# Instructions for the task
Report each line of the records below that holds the word "priority".

##### Stored data

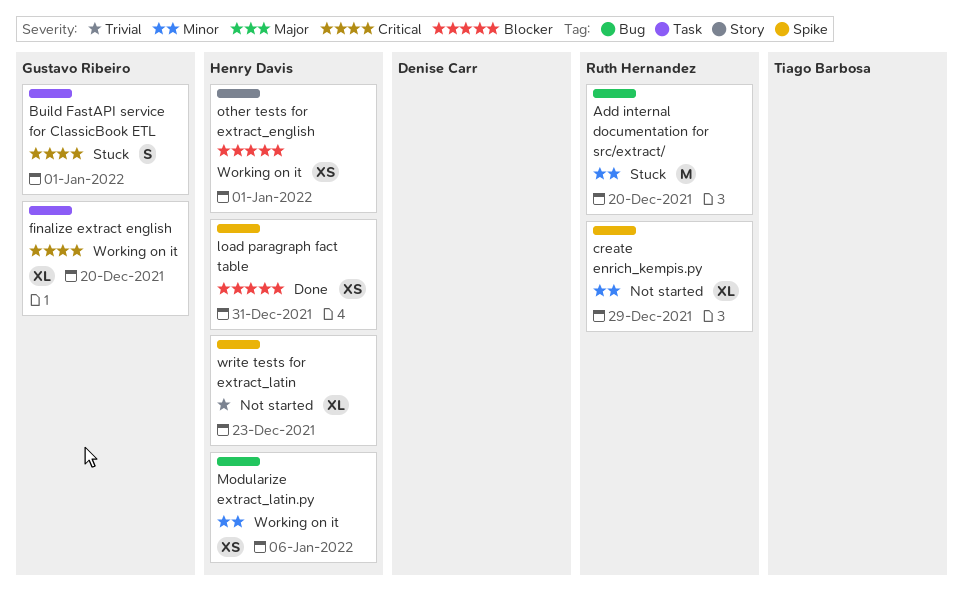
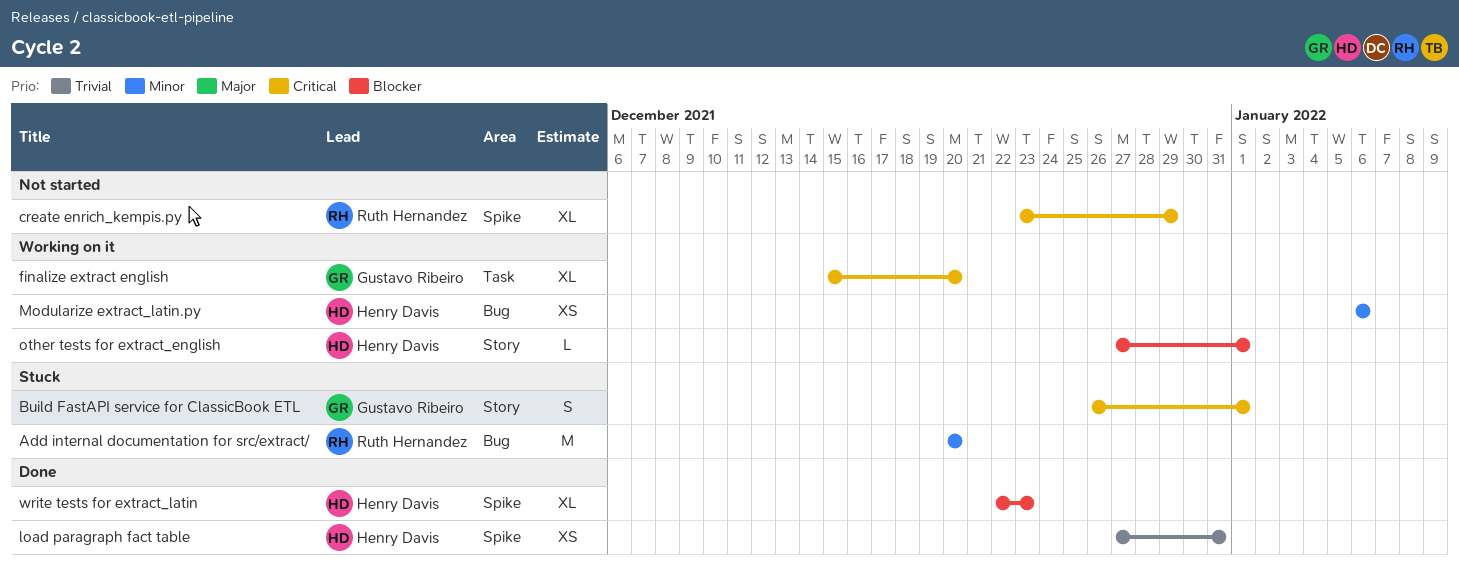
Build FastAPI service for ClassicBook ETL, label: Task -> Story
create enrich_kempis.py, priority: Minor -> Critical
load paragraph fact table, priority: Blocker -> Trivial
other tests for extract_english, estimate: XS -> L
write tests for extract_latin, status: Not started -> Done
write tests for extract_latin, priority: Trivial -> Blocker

##########
##### Stored data

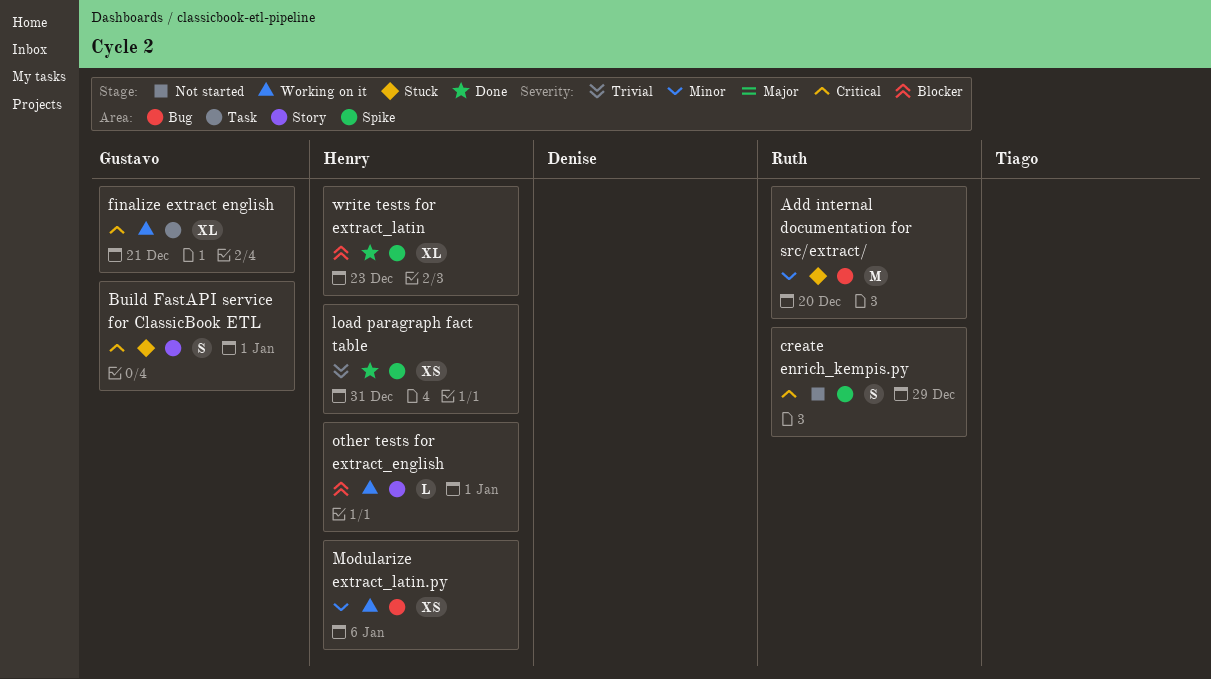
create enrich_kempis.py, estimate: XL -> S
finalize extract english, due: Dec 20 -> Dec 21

##########
##### Stored data

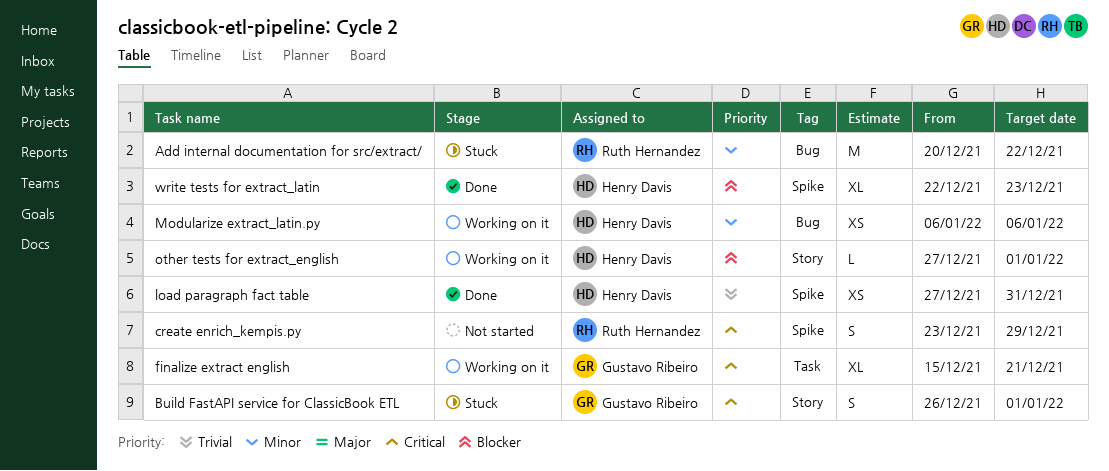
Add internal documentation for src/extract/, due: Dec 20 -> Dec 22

##########

# Written response
create enrich_kempis.py, priority: Minor -> Critical
load paragraph fact table, priority: Blocker -> Trivial
write tests for extract_latin, priority: Trivial -> Blocker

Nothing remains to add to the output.